WORK ORDER —
Each line below is to be set down again exactly.
Start of Block
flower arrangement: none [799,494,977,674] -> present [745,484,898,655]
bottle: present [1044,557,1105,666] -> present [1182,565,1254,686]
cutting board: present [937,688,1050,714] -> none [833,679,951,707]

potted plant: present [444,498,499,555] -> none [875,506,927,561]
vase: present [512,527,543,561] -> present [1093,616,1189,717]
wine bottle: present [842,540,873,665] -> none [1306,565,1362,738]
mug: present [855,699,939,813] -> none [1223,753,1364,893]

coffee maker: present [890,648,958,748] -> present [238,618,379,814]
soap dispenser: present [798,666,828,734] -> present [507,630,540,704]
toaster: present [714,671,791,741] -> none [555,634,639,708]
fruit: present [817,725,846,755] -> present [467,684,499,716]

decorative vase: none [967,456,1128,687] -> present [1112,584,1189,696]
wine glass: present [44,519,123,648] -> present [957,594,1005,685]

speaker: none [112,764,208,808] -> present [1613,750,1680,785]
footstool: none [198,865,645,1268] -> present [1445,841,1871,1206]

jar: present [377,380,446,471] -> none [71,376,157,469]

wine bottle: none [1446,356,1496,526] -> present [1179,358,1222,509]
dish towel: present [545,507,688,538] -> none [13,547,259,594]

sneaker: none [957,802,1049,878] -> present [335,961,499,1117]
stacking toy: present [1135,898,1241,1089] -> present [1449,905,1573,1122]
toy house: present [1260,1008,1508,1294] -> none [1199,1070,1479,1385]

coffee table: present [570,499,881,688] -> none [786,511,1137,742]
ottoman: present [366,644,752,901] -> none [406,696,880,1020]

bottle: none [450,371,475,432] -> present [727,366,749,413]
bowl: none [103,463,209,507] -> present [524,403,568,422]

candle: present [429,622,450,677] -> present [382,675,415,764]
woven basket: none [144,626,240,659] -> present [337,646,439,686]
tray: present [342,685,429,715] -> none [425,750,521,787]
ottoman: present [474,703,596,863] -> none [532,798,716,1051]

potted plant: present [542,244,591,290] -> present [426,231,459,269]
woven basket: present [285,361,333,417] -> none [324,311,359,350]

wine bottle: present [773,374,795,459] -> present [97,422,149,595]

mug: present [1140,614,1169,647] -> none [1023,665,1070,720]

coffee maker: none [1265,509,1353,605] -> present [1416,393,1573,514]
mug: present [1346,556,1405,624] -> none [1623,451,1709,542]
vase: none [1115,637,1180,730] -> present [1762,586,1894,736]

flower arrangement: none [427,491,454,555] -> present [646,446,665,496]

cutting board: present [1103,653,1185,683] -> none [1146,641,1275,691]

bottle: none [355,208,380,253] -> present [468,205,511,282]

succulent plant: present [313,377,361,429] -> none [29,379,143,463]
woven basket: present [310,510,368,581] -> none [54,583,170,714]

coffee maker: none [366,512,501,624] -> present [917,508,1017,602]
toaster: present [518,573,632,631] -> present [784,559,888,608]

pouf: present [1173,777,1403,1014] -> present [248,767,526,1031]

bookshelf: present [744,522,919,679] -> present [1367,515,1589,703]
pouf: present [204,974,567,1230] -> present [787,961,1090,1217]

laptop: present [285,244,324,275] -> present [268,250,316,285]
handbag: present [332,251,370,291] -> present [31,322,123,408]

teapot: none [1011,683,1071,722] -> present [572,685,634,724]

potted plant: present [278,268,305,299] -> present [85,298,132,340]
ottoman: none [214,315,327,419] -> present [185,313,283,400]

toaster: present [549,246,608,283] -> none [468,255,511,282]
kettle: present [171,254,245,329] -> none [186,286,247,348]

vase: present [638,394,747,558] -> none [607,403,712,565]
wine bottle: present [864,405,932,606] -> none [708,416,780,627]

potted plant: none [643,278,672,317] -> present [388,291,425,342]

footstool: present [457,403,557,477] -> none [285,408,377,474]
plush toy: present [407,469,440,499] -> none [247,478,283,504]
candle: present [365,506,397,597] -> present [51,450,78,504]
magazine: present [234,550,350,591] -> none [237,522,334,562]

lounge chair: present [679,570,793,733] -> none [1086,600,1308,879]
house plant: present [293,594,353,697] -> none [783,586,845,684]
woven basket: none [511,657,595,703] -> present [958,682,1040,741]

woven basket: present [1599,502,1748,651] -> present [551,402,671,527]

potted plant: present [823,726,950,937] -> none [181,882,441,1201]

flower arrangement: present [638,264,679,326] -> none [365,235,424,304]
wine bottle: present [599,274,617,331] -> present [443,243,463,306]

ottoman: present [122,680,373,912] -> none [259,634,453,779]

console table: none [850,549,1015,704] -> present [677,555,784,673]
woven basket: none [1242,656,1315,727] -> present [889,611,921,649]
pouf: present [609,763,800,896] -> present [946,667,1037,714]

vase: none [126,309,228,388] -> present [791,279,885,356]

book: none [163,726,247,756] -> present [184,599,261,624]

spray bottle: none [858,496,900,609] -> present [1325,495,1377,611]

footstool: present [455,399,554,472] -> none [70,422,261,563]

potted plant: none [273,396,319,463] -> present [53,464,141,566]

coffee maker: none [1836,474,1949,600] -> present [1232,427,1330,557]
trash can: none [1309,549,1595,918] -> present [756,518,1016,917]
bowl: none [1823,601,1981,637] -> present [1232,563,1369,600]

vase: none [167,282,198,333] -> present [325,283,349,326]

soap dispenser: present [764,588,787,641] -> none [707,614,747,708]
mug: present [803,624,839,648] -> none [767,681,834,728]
End of Block
EXERCISE ANSWER —
flower arrangement: none [799,494,977,674] -> present [745,484,898,655]
bottle: present [1044,557,1105,666] -> present [1182,565,1254,686]
cutting board: present [937,688,1050,714] -> none [833,679,951,707]

potted plant: present [444,498,499,555] -> none [875,506,927,561]
vase: present [512,527,543,561] -> present [1093,616,1189,717]
wine bottle: present [842,540,873,665] -> none [1306,565,1362,738]
mug: present [855,699,939,813] -> none [1223,753,1364,893]

coffee maker: present [890,648,958,748] -> present [238,618,379,814]
soap dispenser: present [798,666,828,734] -> present [507,630,540,704]
toaster: present [714,671,791,741] -> none [555,634,639,708]
fruit: present [817,725,846,755] -> present [467,684,499,716]

decorative vase: none [967,456,1128,687] -> present [1112,584,1189,696]
wine glass: present [44,519,123,648] -> present [957,594,1005,685]

speaker: none [112,764,208,808] -> present [1613,750,1680,785]
footstool: none [198,865,645,1268] -> present [1445,841,1871,1206]

jar: present [377,380,446,471] -> none [71,376,157,469]

wine bottle: none [1446,356,1496,526] -> present [1179,358,1222,509]
dish towel: present [545,507,688,538] -> none [13,547,259,594]

sneaker: none [957,802,1049,878] -> present [335,961,499,1117]
stacking toy: present [1135,898,1241,1089] -> present [1449,905,1573,1122]
toy house: present [1260,1008,1508,1294] -> none [1199,1070,1479,1385]

coffee table: present [570,499,881,688] -> none [786,511,1137,742]
ottoman: present [366,644,752,901] -> none [406,696,880,1020]

bottle: none [450,371,475,432] -> present [727,366,749,413]
bowl: none [103,463,209,507] -> present [524,403,568,422]

candle: present [429,622,450,677] -> present [382,675,415,764]
woven basket: none [144,626,240,659] -> present [337,646,439,686]
tray: present [342,685,429,715] -> none [425,750,521,787]
ottoman: present [474,703,596,863] -> none [532,798,716,1051]

potted plant: present [542,244,591,290] -> present [426,231,459,269]
woven basket: present [285,361,333,417] -> none [324,311,359,350]

wine bottle: present [773,374,795,459] -> present [97,422,149,595]

mug: present [1140,614,1169,647] -> none [1023,665,1070,720]

coffee maker: none [1265,509,1353,605] -> present [1416,393,1573,514]
mug: present [1346,556,1405,624] -> none [1623,451,1709,542]
vase: none [1115,637,1180,730] -> present [1762,586,1894,736]

flower arrangement: none [427,491,454,555] -> present [646,446,665,496]

cutting board: present [1103,653,1185,683] -> none [1146,641,1275,691]

bottle: none [355,208,380,253] -> present [468,205,511,282]

succulent plant: present [313,377,361,429] -> none [29,379,143,463]
woven basket: present [310,510,368,581] -> none [54,583,170,714]

coffee maker: none [366,512,501,624] -> present [917,508,1017,602]
toaster: present [518,573,632,631] -> present [784,559,888,608]

pouf: present [1173,777,1403,1014] -> present [248,767,526,1031]

bookshelf: present [744,522,919,679] -> present [1367,515,1589,703]
pouf: present [204,974,567,1230] -> present [787,961,1090,1217]

laptop: present [285,244,324,275] -> present [268,250,316,285]
handbag: present [332,251,370,291] -> present [31,322,123,408]

teapot: none [1011,683,1071,722] -> present [572,685,634,724]

potted plant: present [278,268,305,299] -> present [85,298,132,340]
ottoman: none [214,315,327,419] -> present [185,313,283,400]

toaster: present [549,246,608,283] -> none [468,255,511,282]
kettle: present [171,254,245,329] -> none [186,286,247,348]

vase: present [638,394,747,558] -> none [607,403,712,565]
wine bottle: present [864,405,932,606] -> none [708,416,780,627]

potted plant: none [643,278,672,317] -> present [388,291,425,342]

footstool: present [457,403,557,477] -> none [285,408,377,474]
plush toy: present [407,469,440,499] -> none [247,478,283,504]
candle: present [365,506,397,597] -> present [51,450,78,504]
magazine: present [234,550,350,591] -> none [237,522,334,562]

lounge chair: present [679,570,793,733] -> none [1086,600,1308,879]
house plant: present [293,594,353,697] -> none [783,586,845,684]
woven basket: none [511,657,595,703] -> present [958,682,1040,741]

woven basket: present [1599,502,1748,651] -> present [551,402,671,527]

potted plant: present [823,726,950,937] -> none [181,882,441,1201]

flower arrangement: present [638,264,679,326] -> none [365,235,424,304]
wine bottle: present [599,274,617,331] -> present [443,243,463,306]

ottoman: present [122,680,373,912] -> none [259,634,453,779]

console table: none [850,549,1015,704] -> present [677,555,784,673]
woven basket: none [1242,656,1315,727] -> present [889,611,921,649]
pouf: present [609,763,800,896] -> present [946,667,1037,714]

vase: none [126,309,228,388] -> present [791,279,885,356]

book: none [163,726,247,756] -> present [184,599,261,624]

spray bottle: none [858,496,900,609] -> present [1325,495,1377,611]

footstool: present [455,399,554,472] -> none [70,422,261,563]

potted plant: none [273,396,319,463] -> present [53,464,141,566]

coffee maker: none [1836,474,1949,600] -> present [1232,427,1330,557]
trash can: none [1309,549,1595,918] -> present [756,518,1016,917]
bowl: none [1823,601,1981,637] -> present [1232,563,1369,600]

vase: none [167,282,198,333] -> present [325,283,349,326]

soap dispenser: present [764,588,787,641] -> none [707,614,747,708]
mug: present [803,624,839,648] -> none [767,681,834,728]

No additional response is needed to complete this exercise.